The core of the revolution is the use of horizontal drilling and hydraulic fracturing to greatly increase production from shale gas rock and tight oil reservoirs, says Yergin. (Tight oil is conventional oil in reservoirs with very low permeability.) While increased production has not converted the United States from an energy importer to an exporter, the balance is shifting. Yergin notes that U.S. net imports of oil have declined from a peak of 60 percent in 2005 to about 40 percent today. Opportunities for the U.S. to become a liquefied natural gas (LNG) exporter are also growing, says Yergin.
3 million jobs by 2020
“Today the industry supports 1.7 million jobs–a considerable accomplishment given the relative newness of the technology,” said Yergin in a written statement. “That number could rise to 3 million by 2020. In 2012, this revolution added $62 billion to federal and state government revenues, a number that we project could rise to about $113 billion by 2020. It is helping to stimulate a manufacturing renaissance in the United States, improving the competitive position of the United States in the global economy, and beginning to affect global geopolitics.”
Federal ‘roadblocks’
But America’s energy renaissance may not be realized if federal laws continue to introduce “roadblock after roadblock,” stated Rep. Fred Upton (R-MI), chair of the House Energy and Power Subcommittee, which is holding the hearings. One type of “roadblock” is environmental regulation.

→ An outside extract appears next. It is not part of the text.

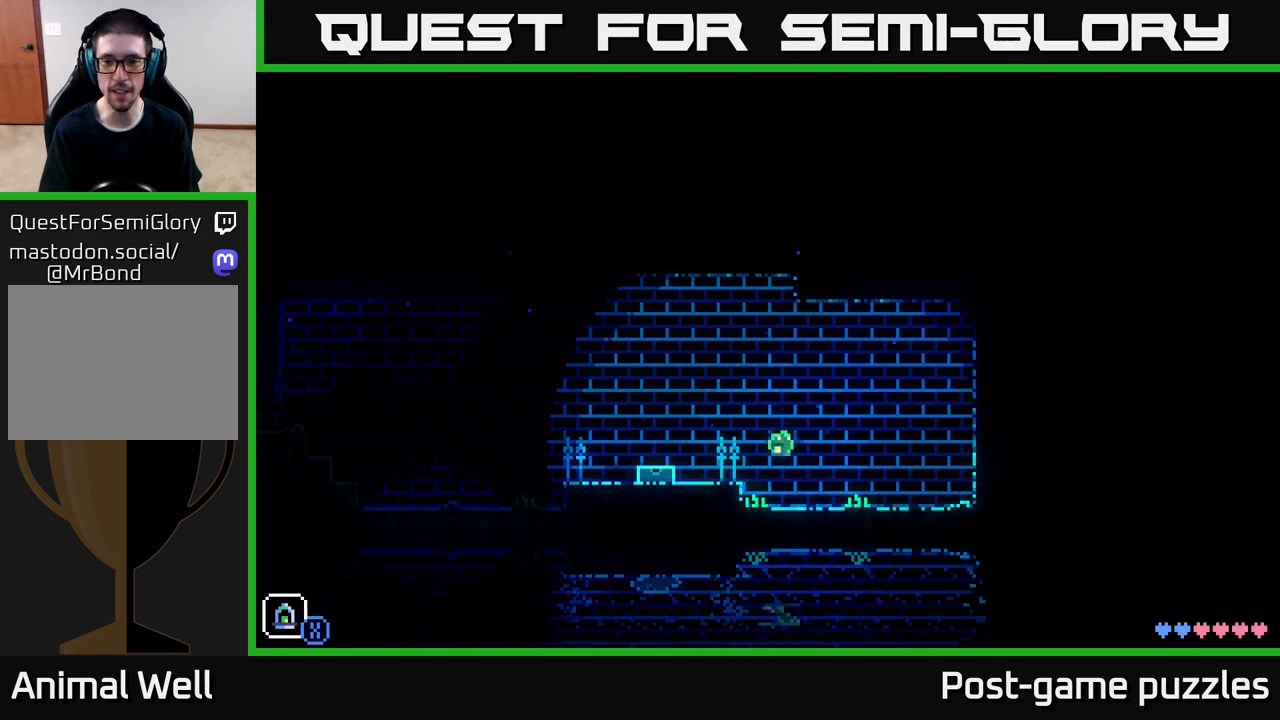
{"buttons": [], "left_stick": "right", "right_stick": "center", "events": [[333, "A", "up"]]}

Yergin notes that hydraulic fracturing has been in use since the late 1940s, but never near the scale and intensity seen today. In particular, fracking has been increasing dramatically in more densely populated regions. “Understandably, the environmental impacts need to be carefully assessed and monitored,” said Yergin, “and the public needs to be confident about these impacts.”
Yergin was a member of a subcommittee of the Department of Energy’s Advisory Board, which identified three major environmental issues–water, local air pollution, and community impact. “Each, the subcommittee concluded, needs to be managed with great attention and can be managed through best practices in operations and regulation, continuing technological innovation, and community engagement,” said Yergin. “We see continuing effort going into these endeavors–with, for instance, recycling of water and new approaches to waste water treatment.”
Regulatory misconception
One observation that came out of the work of Yergin’s subcommittee is that there appears to be a mismatch between perceptions of regulation and actual regulation, Yergin added. “Drilling is a highly regulated activity, but it is mostly regulated at the state level,” he said. “We identified the need to continue to support, with what amounts to very small funding, the activities of STRONGER– State Review of Oil and Natural Gas Environmental Regulations–a collaborative benchmarking and standard-setting organization that evaluates and promotes continuing improvement of regulatory activities among the states.”